Puncturing fabric with a needle and thread is oddly satisfying. Breathing regulates as concentration becomes focused on where to push the needle through next. Worries momentarily slip away as mindfulness takes over. It is a slow, repetitive process that at its conclusion, yields a functional item or an object made solely for aesthetic enjoyment. Often created in close-knit groups, historical images of quilting bees reveal men, women and children sitting around kitchen tables industriously piecing together blocks of fabric.
Before Covid-19, it would have been hard to imagine this quaint domestic activity being off limits. Fortuitously, quilting can be done by the individual as well as the group. From the North American quilts made by the Amish to the NAMES Project AIDS Memorial Quilt – started in the mid 1980s and now the largest community folk art project in the world – the process of stitching a single piece of fabric destined for a larger whole can provide a sense of togetherness, even when we feel isolated and alone.
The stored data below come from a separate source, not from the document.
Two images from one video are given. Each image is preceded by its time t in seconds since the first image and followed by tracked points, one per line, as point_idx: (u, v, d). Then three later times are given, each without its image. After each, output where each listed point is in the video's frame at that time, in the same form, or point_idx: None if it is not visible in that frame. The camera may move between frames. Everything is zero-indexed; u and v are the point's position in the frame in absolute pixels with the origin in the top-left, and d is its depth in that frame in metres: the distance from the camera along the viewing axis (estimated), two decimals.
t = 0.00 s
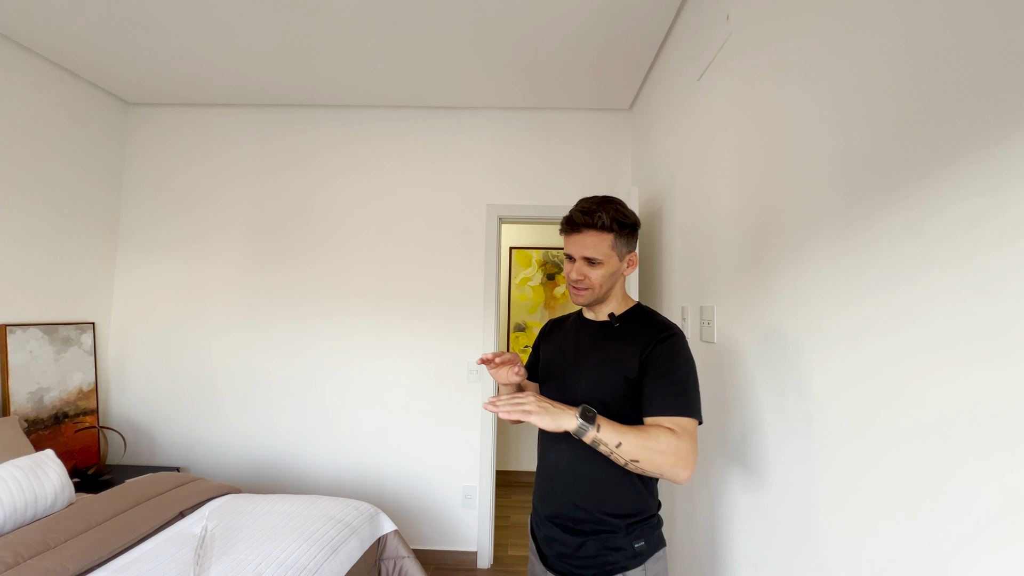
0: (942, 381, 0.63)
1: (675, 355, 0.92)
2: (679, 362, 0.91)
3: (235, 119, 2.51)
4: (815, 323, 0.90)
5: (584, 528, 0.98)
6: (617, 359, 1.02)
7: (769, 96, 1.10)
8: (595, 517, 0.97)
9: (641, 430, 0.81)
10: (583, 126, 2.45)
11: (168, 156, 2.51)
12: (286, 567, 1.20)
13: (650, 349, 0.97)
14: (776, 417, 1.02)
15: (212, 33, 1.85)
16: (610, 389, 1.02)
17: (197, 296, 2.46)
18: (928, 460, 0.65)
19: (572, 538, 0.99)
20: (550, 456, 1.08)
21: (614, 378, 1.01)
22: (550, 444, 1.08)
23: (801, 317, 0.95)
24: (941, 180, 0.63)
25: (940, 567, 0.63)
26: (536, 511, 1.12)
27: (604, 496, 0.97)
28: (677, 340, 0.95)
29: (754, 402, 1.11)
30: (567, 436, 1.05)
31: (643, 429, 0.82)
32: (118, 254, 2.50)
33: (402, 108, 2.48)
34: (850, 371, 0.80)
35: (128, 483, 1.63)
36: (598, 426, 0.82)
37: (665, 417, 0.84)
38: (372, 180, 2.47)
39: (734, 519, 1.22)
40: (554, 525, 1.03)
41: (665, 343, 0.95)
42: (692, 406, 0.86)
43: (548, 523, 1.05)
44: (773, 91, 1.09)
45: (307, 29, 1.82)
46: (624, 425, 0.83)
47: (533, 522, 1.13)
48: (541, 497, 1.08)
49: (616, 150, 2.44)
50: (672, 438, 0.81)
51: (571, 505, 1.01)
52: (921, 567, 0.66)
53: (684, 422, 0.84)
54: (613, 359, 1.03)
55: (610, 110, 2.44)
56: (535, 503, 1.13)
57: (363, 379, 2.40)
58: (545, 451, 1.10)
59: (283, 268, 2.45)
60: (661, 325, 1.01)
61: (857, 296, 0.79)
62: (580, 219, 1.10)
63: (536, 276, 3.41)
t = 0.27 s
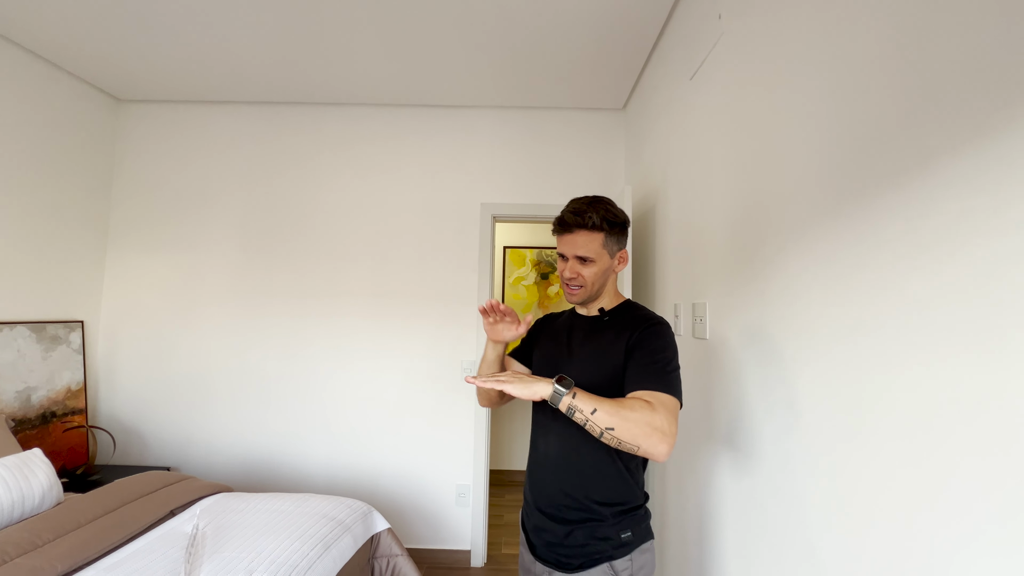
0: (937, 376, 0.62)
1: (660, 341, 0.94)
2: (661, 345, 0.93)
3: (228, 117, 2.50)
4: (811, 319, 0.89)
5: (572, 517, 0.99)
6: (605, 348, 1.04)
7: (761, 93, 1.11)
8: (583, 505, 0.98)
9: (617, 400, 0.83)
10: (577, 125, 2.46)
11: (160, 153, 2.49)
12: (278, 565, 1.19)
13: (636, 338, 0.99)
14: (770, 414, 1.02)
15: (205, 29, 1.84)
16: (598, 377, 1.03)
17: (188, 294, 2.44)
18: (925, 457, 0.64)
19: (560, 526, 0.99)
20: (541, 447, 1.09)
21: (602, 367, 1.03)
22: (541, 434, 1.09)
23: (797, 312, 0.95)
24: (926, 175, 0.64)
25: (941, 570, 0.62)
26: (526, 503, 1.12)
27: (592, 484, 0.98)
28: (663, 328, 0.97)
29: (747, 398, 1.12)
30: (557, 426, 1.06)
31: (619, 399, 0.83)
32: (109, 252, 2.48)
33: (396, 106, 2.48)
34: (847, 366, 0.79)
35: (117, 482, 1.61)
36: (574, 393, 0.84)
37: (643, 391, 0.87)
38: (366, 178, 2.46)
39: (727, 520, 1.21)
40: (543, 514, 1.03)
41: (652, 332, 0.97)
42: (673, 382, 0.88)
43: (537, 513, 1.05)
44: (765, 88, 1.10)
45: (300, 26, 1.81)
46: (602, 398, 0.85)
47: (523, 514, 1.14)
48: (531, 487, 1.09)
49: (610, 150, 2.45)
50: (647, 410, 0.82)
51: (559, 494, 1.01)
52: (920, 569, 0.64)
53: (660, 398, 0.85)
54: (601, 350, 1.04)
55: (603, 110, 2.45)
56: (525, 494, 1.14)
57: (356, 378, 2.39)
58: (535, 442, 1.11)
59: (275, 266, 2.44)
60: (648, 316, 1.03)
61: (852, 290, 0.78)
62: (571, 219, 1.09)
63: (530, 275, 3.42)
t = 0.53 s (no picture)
0: (928, 370, 0.61)
1: (654, 343, 0.94)
2: (655, 346, 0.93)
3: (216, 114, 2.47)
4: (802, 315, 0.89)
5: (564, 515, 0.98)
6: (598, 347, 1.04)
7: (751, 91, 1.11)
8: (575, 504, 0.97)
9: (614, 401, 0.82)
10: (570, 124, 2.46)
11: (147, 150, 2.46)
12: (265, 566, 1.17)
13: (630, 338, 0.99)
14: (760, 411, 1.02)
15: (193, 25, 1.82)
16: (591, 377, 1.03)
17: (176, 293, 2.41)
18: (917, 454, 0.63)
19: (552, 525, 0.99)
20: (532, 445, 1.07)
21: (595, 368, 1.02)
22: (532, 433, 1.08)
23: (787, 309, 0.94)
24: (914, 169, 0.64)
25: (935, 571, 0.60)
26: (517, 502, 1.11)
27: (584, 482, 0.97)
28: (657, 328, 0.97)
29: (737, 395, 1.11)
30: (549, 425, 1.05)
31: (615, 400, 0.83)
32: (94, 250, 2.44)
33: (388, 104, 2.47)
34: (838, 362, 0.79)
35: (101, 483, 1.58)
36: (573, 391, 0.83)
37: (637, 393, 0.86)
38: (357, 176, 2.44)
39: (717, 519, 1.20)
40: (534, 513, 1.02)
41: (645, 332, 0.97)
42: (665, 384, 0.88)
43: (528, 513, 1.04)
44: (755, 85, 1.10)
45: (291, 22, 1.79)
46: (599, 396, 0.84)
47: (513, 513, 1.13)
48: (522, 486, 1.08)
49: (602, 149, 2.45)
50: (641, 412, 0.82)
51: (551, 493, 1.00)
52: (914, 570, 0.63)
53: (654, 402, 0.85)
54: (594, 349, 1.04)
55: (596, 109, 2.45)
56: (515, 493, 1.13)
57: (346, 377, 2.37)
58: (526, 441, 1.10)
59: (265, 264, 2.41)
60: (641, 316, 1.02)
61: (843, 286, 0.77)
62: (564, 216, 1.08)
63: (522, 275, 3.41)
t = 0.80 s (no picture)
0: (927, 368, 0.60)
1: (653, 341, 0.94)
2: (653, 343, 0.93)
3: (206, 110, 2.43)
4: (797, 313, 0.88)
5: (563, 517, 0.96)
6: (595, 345, 1.03)
7: (744, 87, 1.11)
8: (574, 505, 0.96)
9: (614, 393, 0.82)
10: (563, 122, 2.45)
11: (135, 147, 2.42)
12: (251, 569, 1.15)
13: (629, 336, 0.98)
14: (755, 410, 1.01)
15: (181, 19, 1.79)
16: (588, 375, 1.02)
17: (164, 292, 2.38)
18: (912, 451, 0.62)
19: (550, 527, 0.97)
20: (527, 447, 1.05)
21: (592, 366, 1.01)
22: (526, 435, 1.06)
23: (781, 306, 0.93)
24: (909, 164, 0.63)
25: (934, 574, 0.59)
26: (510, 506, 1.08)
27: (583, 482, 0.96)
28: (655, 326, 0.97)
29: (732, 394, 1.10)
30: (546, 427, 1.03)
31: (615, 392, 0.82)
32: (80, 248, 2.40)
33: (380, 101, 2.45)
34: (833, 360, 0.78)
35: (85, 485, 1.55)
36: (575, 377, 0.82)
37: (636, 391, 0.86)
38: (349, 174, 2.42)
39: (712, 519, 1.19)
40: (531, 516, 1.00)
41: (644, 330, 0.96)
42: (663, 381, 0.88)
43: (524, 517, 1.01)
44: (748, 82, 1.09)
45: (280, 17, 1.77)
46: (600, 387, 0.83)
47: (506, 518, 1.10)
48: (516, 489, 1.05)
49: (596, 147, 2.44)
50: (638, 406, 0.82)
51: (549, 495, 0.98)
52: (911, 570, 0.62)
53: (651, 399, 0.85)
54: (591, 347, 1.03)
55: (589, 107, 2.45)
56: (508, 497, 1.10)
57: (338, 377, 2.34)
58: (520, 443, 1.07)
59: (254, 263, 2.38)
60: (639, 313, 1.02)
61: (838, 283, 0.76)
62: (563, 211, 1.08)
63: (516, 274, 3.40)
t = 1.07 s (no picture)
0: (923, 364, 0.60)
1: (652, 342, 0.94)
2: (651, 344, 0.93)
3: (197, 108, 2.41)
4: (792, 311, 0.88)
5: (563, 521, 0.96)
6: (593, 347, 1.02)
7: (737, 88, 1.12)
8: (575, 509, 0.96)
9: (612, 399, 0.82)
10: (558, 122, 2.45)
11: (124, 145, 2.39)
12: (242, 571, 1.14)
13: (628, 337, 0.98)
14: (748, 409, 1.01)
15: (171, 16, 1.77)
16: (586, 377, 1.01)
17: (154, 292, 2.35)
18: (902, 449, 0.63)
19: (551, 532, 0.96)
20: (526, 451, 1.04)
21: (591, 368, 1.01)
22: (525, 439, 1.05)
23: (775, 305, 0.94)
24: (900, 163, 0.63)
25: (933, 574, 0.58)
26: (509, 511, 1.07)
27: (584, 485, 0.96)
28: (654, 327, 0.97)
29: (725, 393, 1.11)
30: (545, 430, 1.02)
31: (612, 401, 0.82)
32: (68, 247, 2.37)
33: (374, 100, 2.43)
34: (827, 358, 0.78)
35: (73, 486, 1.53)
36: (571, 385, 0.82)
37: (636, 394, 0.86)
38: (342, 173, 2.40)
39: (708, 518, 1.19)
40: (531, 521, 0.99)
41: (642, 331, 0.96)
42: (661, 381, 0.88)
43: (523, 522, 1.01)
44: (741, 83, 1.10)
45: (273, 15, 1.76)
46: (597, 393, 0.83)
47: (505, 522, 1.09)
48: (515, 494, 1.05)
49: (590, 147, 2.45)
50: (637, 412, 0.82)
51: (549, 499, 0.98)
52: (903, 567, 0.63)
53: (650, 403, 0.85)
54: (590, 349, 1.03)
55: (583, 107, 2.45)
56: (507, 502, 1.09)
57: (331, 377, 2.33)
58: (519, 446, 1.07)
59: (246, 262, 2.36)
60: (638, 315, 1.02)
61: (829, 283, 0.77)
62: (564, 207, 1.09)
63: (510, 274, 3.40)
Reacting to Covid-19 social distancing, large scale quilting projects have become the online community project of choice. Using the square grid layout of Instagram to build a virtual quilt, artists Kate Just and Tal Fitzpatrick have started the Covid19 Global Quilt by asking participants to illustrate their Covid-19 experience through craft. “At a time when most of us have been advised not to touch anyone or anything, we wanted to create a project allowing people to feel like they’re joining a quilting bee or knitting circle,” says Fitzpatrick.
Regular uploading of new images has led to the Covid19 Global Quilt quickly gaining traction. And participants hail from local and international locations, providing a global snapshot of shared experience. For many, crafting is a therapeutic activity especially beneficial during times of crisis.
Just prior to Covid-19 changing the way we interact with others, Sydney-based artist Nell had been making plans to travel to New Zealand to participate in a month-long residency at the Colin McCahon House. Originally, Nell had proposed to make a quilt honouring Anne McCahon, the artist wife of Colin, with patchwork pieces constructed during a series of public workshops.
From her home in Sydney, Nell has since reimagined the NELL ANNE Quilt project to accommodate social distancing and restrictions on air travel. Participants are now contributing from their homes, embroidering a piece of recycled fabric with the name of a woman who has special meaning to them. “I really wanted to give people a space to think,” reveals Nell. “While stitching, you might recall a memory you hadn’t thought of in a while. That connection is precious.”
Once concluded, the pieces will be joined together and made into two quilts full of women’s names. “My projected ideal is to be able to go to McCahon House when lockdown is over, have all the pieces together and invite people to come and help sew them together,” Nell says. “It won’t be done commercially. It is community to the end.”
Like the NELL ANNE Quilt, quilts can be unique objects of remembrance, containing special fabric or embellishments relating to a particular person or experience. Using memory as a core feature in Memorial Flag, artist Lleah Smith is taking a different approach to quilt making by supplying her contributors with pre-made kits containing purple and yellow fabric.
Asked to reflect on loss in any way they choose, contributors are required to trace a cloud in the sky above where they are situated, using the yellow fabric to construct the shape before stitching it onto the purple. Inspired by Vik Muniz’s Diaspora Cloud, 2017 – a single flag featuring a white cloud on a blue background, produced for the Creative Times project Pledges of Allegiance – the outcome of Smith’s flag will reflect the idea that despite physical distance, we all exist communally under the same sky.
“Clouds defy borders, they roam and run freely,” says Smith. “As countries are in lockdown and borders closed, it felt important to recognise that these are imaginary lines. I want to encourage people to look outside their window at a world still living, breathing and changing around them.” With postal limitations adding long delays to kits reaching their destinations, Smith remains flexible with her timeline, hoping to eventually collate images from Memorial Flag into a book.
A living record of time, place and the people who made it, a quilt provides comfort in moments of need – in all its varied forms. Recalling the construction methods of Louise Bourgeois, Nell sums up the quilting process by reflecting on the cathartic and comforting nature of making something by hand.
To feel good is about bringing things together, and with quilting you’re bringing a story together. History and personal experiences can be woven together. A quilt is like an anthology.”